DOCUMENT EXCERPT ::
★ ★ ★ ★ ★

A new season is coming,
one that I’ve alluded to for almost a year. I wanted so badly to transition more quickly (don’t we all?), but I’ve come to learn that you can’t rush your way through a season and still receive all from it that God intended. I attempted to give explanations to others before I had them in full, but I did the best I could to help others understand. Most people close to me have gotten bite-sized snippets of my transition and new vision because that’s the best I had to offer at the time.
Even though I was tempted to take a quicker route out of this transition season, ultimately I chose to remain in my wilderness season seeking the purposes God had for me in it. Trusting that any challenge He brings me to, in the fullness of His time, He will send me out with His power and love.
When I first began writing this post out late last fall it was likely one of the hardest posts I had attempted to write. Not because what I’m sharing is difficult for me to share, but because I deeply want to communicate as much as I can about my story (God’s story) and why this transition is happening without leaving anything important out, and most importantly, while pointing to how incredibly good God is! One thing I’ve learned recently is that successful decision makers always have a story to tell in the process of making big decisions. So here’s my story…
For ten years I was a wedding and portrait photographer.
I built my business while in high school, college, marriage, and transitioning into motherhood and while raising our two boys – now five and almost three. We moved twice, my husband changed careers, we walked through losses in our family and close friends’ families. We gained family and friends and community in such amazing quality only God could have dreamed them up for us.

★ ★ ★ ★ ★

According to the blog post about a new season, how many years did the writer work as a wedding and portrait photographer?

DATA EXTRACTS ::
★ ★ ★ ★ ★

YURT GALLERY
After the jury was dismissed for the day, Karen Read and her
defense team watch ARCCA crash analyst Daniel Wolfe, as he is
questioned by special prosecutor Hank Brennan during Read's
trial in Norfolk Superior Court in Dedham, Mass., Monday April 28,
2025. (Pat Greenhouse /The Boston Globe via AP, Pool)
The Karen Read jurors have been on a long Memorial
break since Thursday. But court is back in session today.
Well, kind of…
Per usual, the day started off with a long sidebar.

★ ★ ★ ★ ★

REPLY ::
Ten years.